Уроки чтения. Камасутра книжника | страница 108
Иначе и быть не могло, потому что Запад возникает как оппозиция Востоку. Запад – всегда для других, для себя он называется иначе, и для всех по-разному. Объединить – а значит создать – его может только компания единомышленников, без которых Запад вновь распадется на осколки, как разбитый калейдоскоп, которому я скрутил в детстве голову, чтобы добраться до запертых в ней цветов божественных оттенков.

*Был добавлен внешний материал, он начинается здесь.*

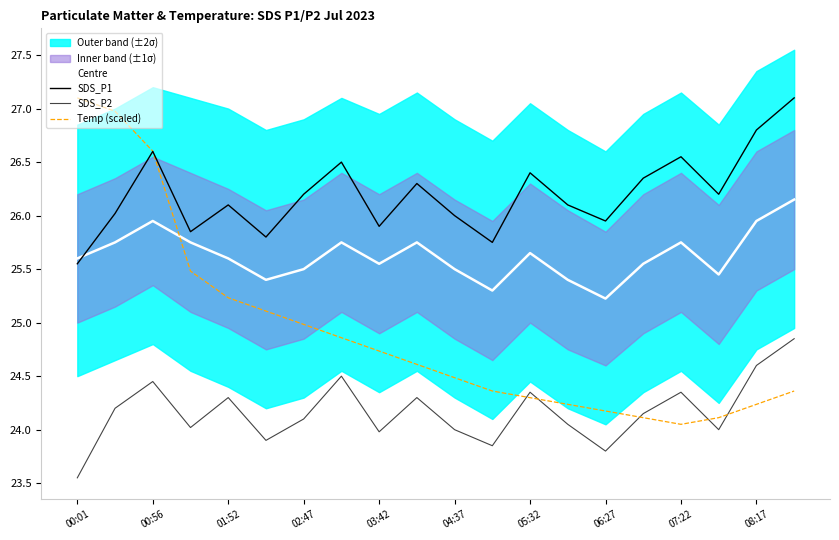

Which category has the highest value in the Temp (scaled) series?

00:01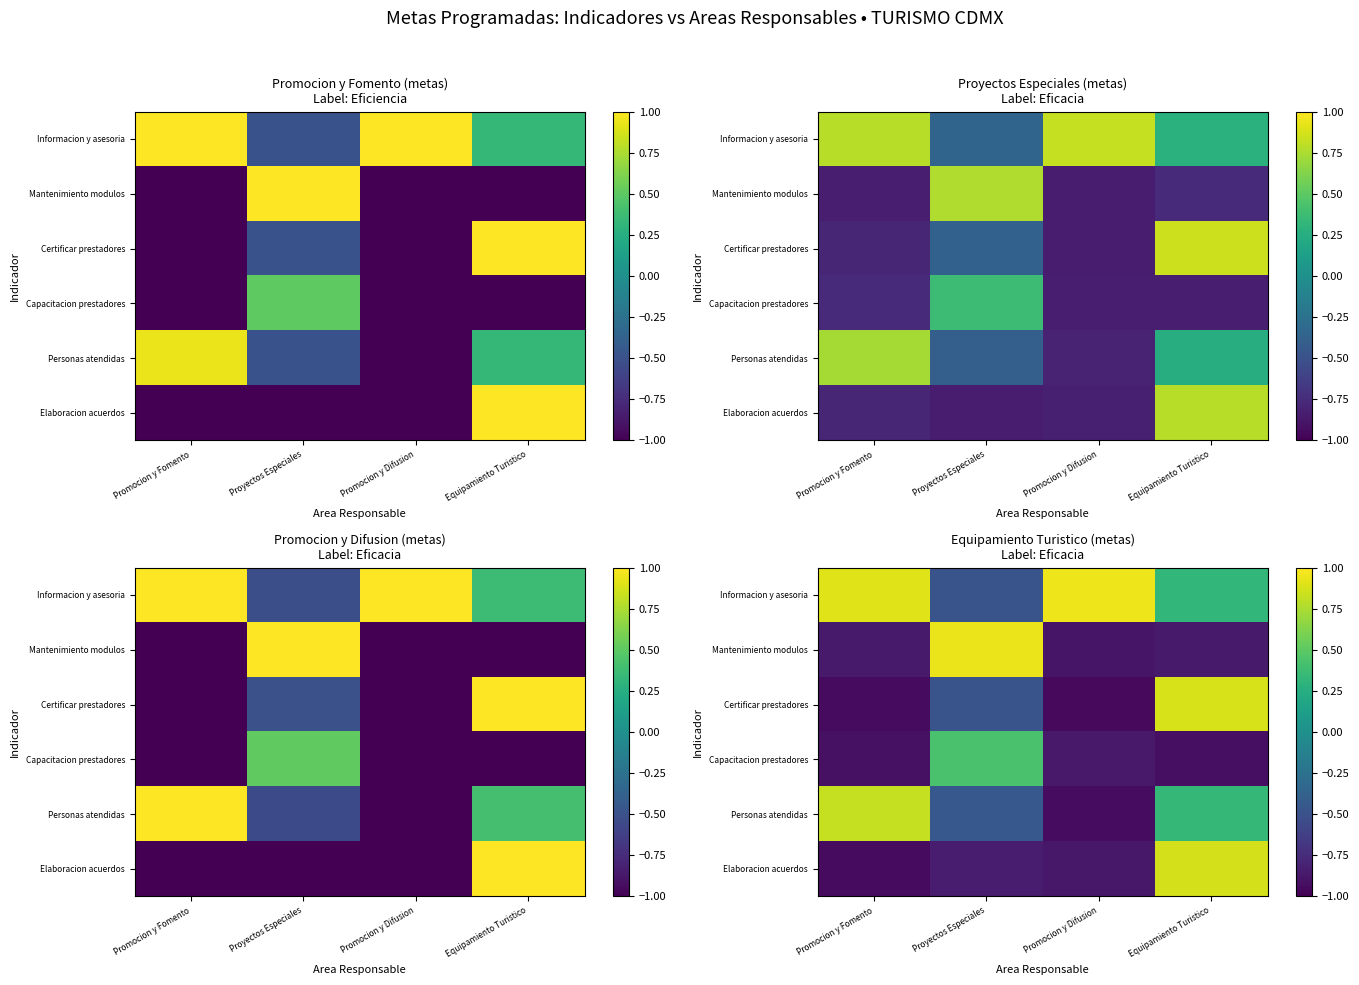

At which category does the chart reach its minimum across all series?

Promocion y Difusion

Эпоха диссидентов, однако, кончается. Запад съедает Восток, словно лужа песок. Перестав быть вызовом и даже реальностью, Запад неопределим, как жизнь, и уже не требует веры, усилий, обид и сомнений. Он просто есть, и его становится все больше – хоть и жиже – с каждым “Старбаксом”.
26. Стар и млад
Англичане считают свою литературу лучшей, потому что, как говорил Моэм, сравнивая с русской, у других она короче. И правда, в шекспировском веке отечественная словесность из всех авторов может похвастаться разве что Иваном Грозным. Зато обремененная тремя языками и осчастливленная тысячелетним багажом английская словесность наделяет всех: структуралисту – Лоренс Стерн, дамам – Джейн Остин, Сорокину – “1984”, мне – Шерлок Холмс.
Дав каждому, чего у него нет, себе англичане оставили любимую книгу трех последних поколений – “Винни-Пуха”. Даже не притворяясь, что читают ее детям, они придали книге Милна статус национального предания, которое, как ему и положено, отвечает на все вопросы бытия. Для непонятливых есть ученые схолии – “Дао Пуха” и “Дэ Пятачка”.
К несчастью, я об этом узнал на полвека позже, чем следовало. Советский ребенок и ел и читал только то, что доставали родители. Дефицит книг был обиднее продуктового. На не выработавшего иммунитет читателя обрушивалась череда “Моих первых книжек” под универсальным названием “Ленин и Жучка”. Хорошо еще, что оба не оставили следов, в отличие, скажем, от дореволюционных, и даже доисторического романа Рони-старшего “Борьба за огонь”. Эта книга разбудила во мне любовь – и к знанию, и вообще. Пещерный брак, говорилось там, преодолел естественное сопротивление самки и естественную лень самца. Ни тогда, ни сейчас я не понимал, что тут естественного, но фрейдисту Пахомову об этом не рассказываю.
Хуже, что мне не доставалось то, о чем я мечтал. Самой заветной была “Алиса в Стране чудес”, которая стояла под рукой, на нашей полке: тонкая, зеленая, с картинками, но на английском. Прочесть ее стало жгучей мечтой моего детства, но путь к цели пролегал через трехтомный британский самоучитель, который уже помог отцу познакомиться с Джеймсом Олдриджем в оригинале. Учеба, однако, шла туго: уроки были унылыми, герои – маньяками. Отличаясь истерическим вниманием к гигиене, они каждое утро принимали ванну (у нас она тоже была, но нагревалась балтийским торфом и всегда по пятницам). В оставшееся время они жевали овсянку и писали похожие на завещания письма, перечисляя в каждом предметы обстановки и состав гардероба.